REQUIRED ACTION
Every line that contains "fotogrāfija" must be located and copied from the data.

DATASET CONTENT
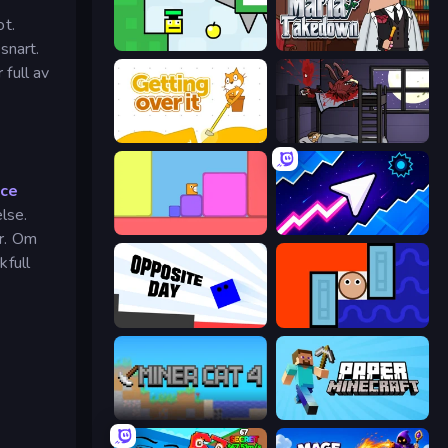
ot.
snart.
Appel
Mafia Takedown
 full av
Getting Over It
The Visitor
ice
lse.
Level EATEN!
Space Waves
or. Om
kfull
Opposite Day
Lava and Aqua
Miner Cat 4
Paper Minecraft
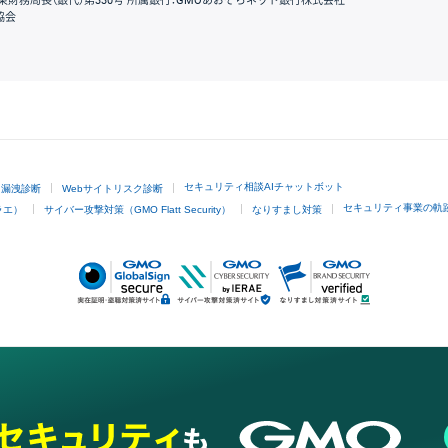
東財務局長（銀代）第330号 所属銀行：GMOあおぞらネット銀行株式会社
協会
GMOクリック証券
セキュリティ相談AIチャットボット
ド漏洩診断
Webサイトリスク診断
セキュリティ事業の軌
ラエ）
サイバー攻撃対策（GMO Flatt Security）
なりすまし対策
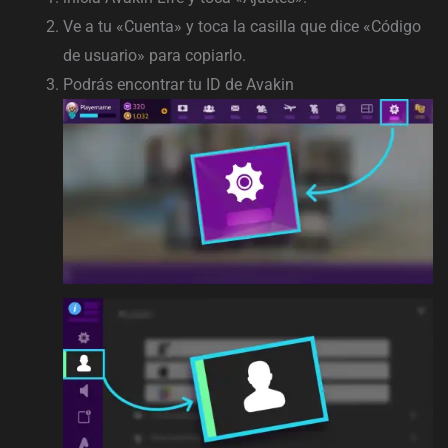
Ve a tu «Cuenta» y toca la casilla que dice «Código
de usuario» para copiarlo.
Podrás encontrar tu ID de Avakin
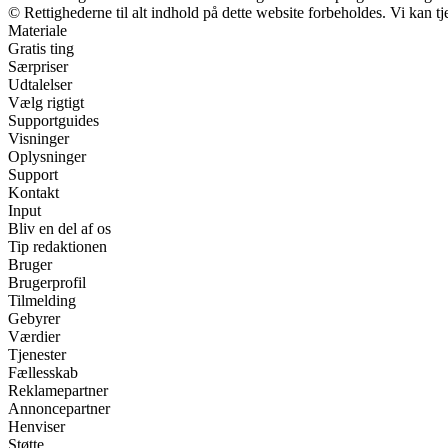
© Rettighederne til alt indhold på dette website forbeholdes. Vi kan 
Materiale
Gratis ting
Særpriser
Udtalelser
Vælg rigtigt
Supportguides
Visninger
Oplysninger
Support
Kontakt
Input
Bliv en del af os
Tip redaktionen
Bruger
Brugerprofil
Tilmelding
Gebyrer
Værdier
Tjenester
Fællesskab
Reklamepartner
Annoncepartner
Henviser
Støtte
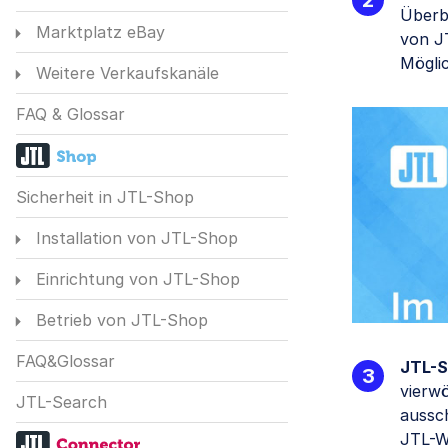
Überbl
Marktplatz eBay
von J
Mögli
Weitere Verkaufskanäle
FAQ & Glossar
Sicherheit in JTL-Shop
Installation von JTL-Shop
Einrichtung von JTL-Shop
Betrieb von JTL-Shop
FAQ&Glossar
JTL-S
vierwö
JTL-Search
aussch
JTL-W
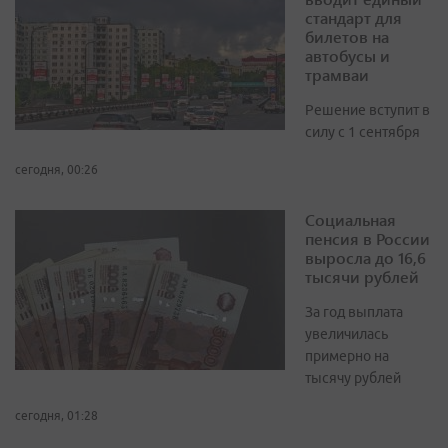
стандарт для
билетов на
автобусы и
трамваи
Решение вступит в
силу с 1 сентября
сегодня, 00:26
Социальная
пенсия в России
выросла до 16,6
тысячи рублей
За год выплата
увеличилась
примерно на
тысячу рублей
сегодня, 01:28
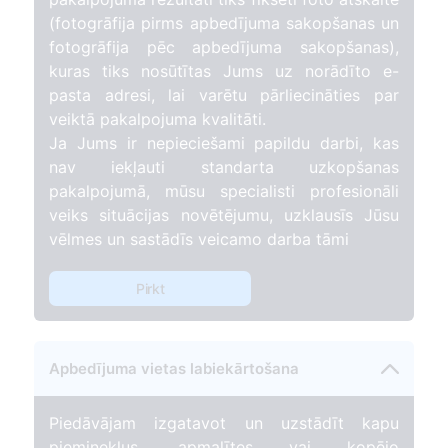
(fotogrāfija pirms apbedījuma sakopšanas un
fotogrāfija pēc apbedījuma sakopšanas),
kuras tiks nosūtītas Jums uz norādīto e-
pasta adresi, lai varētu pārliecināties par
veiktā pakalpojuma kvalitāti.
Ja Jums ir nepieciešami papildu darbi, kas
nav iekļauti standarta uzkopšanas
pakalpojumā, mūsu specialisti profesionāli
veiks situācijas novētējumu, uzklausīs Jūsu
vēlmes un sastādīs veicamo darba tāmi
Pirkt
Apbedījuma vietas labiekārtošana
Piedāvājam izgatavot un uzstādīt kapu
pieminekļus, apmalītes vai kopējo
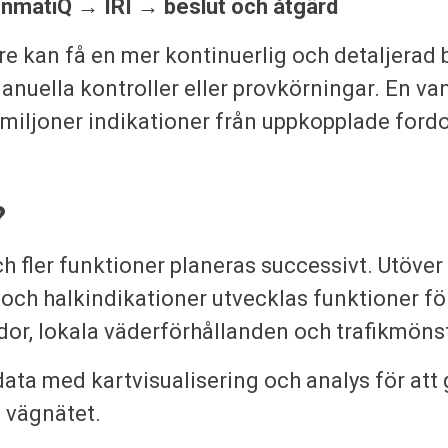
nmatiQ → IRI → beslut och åtgärd
re kan få en mer kontinuerlig och detaljerad b
nuella kontroller eller provkörningar. En van
 miljoner indikationer från uppkopplade fordo
?
ch fler funktioner planeras successivt. Utöve
n och halkindikationer utvecklas funktioner f
dor, lokala väderförhållanden och trafikmöns
ata med kartvisualisering och analys för att 
i vägnätet.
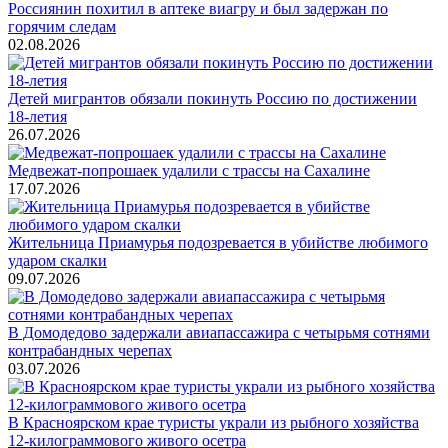
Россиянин похитил в аптеке виагру и был задержан по
горячим следам
02.08.2026
Детей мигрантов обязали покинуть Россию по достижении
18-летия
26.07.2026
Медвежат-попрошаек удалили с трассы на Сахалине
17.07.2026
Жительница Приамурья подозревается в убийстве любимого
ударом скалки
09.07.2026
В Домодедово задержали авиапассажира с четырьмя сотнями
контрабандных черепах
03.07.2026
В Красноярском крае туристы украли из рыбного хозяйства
12-килограммового живого осетра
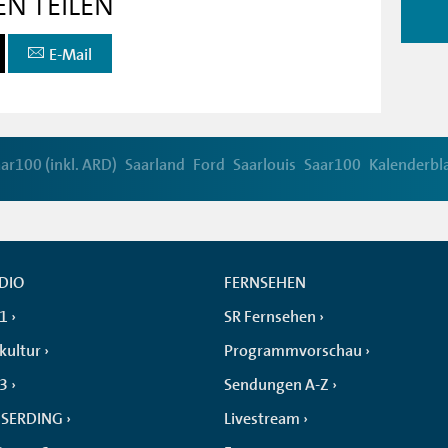
EN TEILEN
E-Mail
ar100 (inkl. ARD)
Saarland
Ford
Saarlouis
Saar100
Kalenderbl
DIO
FERNSEHEN
 1
SR Fernsehen
kultur
Programmvorschau
 3
Sendungen A-Z
SERDING
Livestream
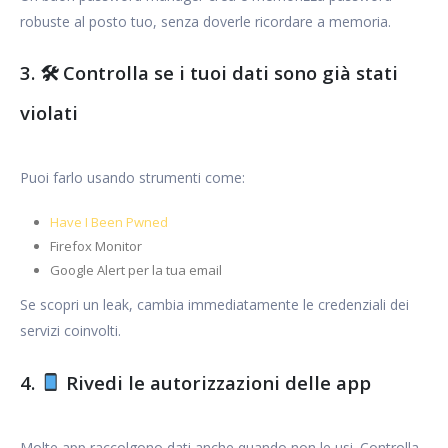
robuste al posto tuo, senza doverle ricordare a memoria.
3. 🛠 Controlla se i tuoi dati sono già stati
violati
Puoi farlo usando strumenti come:
Have I Been Pwned
Firefox Monitor
Google Alert per la tua email
Se scopri un leak, cambia immediatamente le credenziali dei
servizi coinvolti.
4.
Rivedi le autorizzazioni delle app
Molte app raccolgono dati anche quando non le usi. Controlla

RESPONSE BELOW
(fotogrāfija pirms apbedījuma sakopšanas un
fotogrāfija pēc apbedījuma sakopšanas),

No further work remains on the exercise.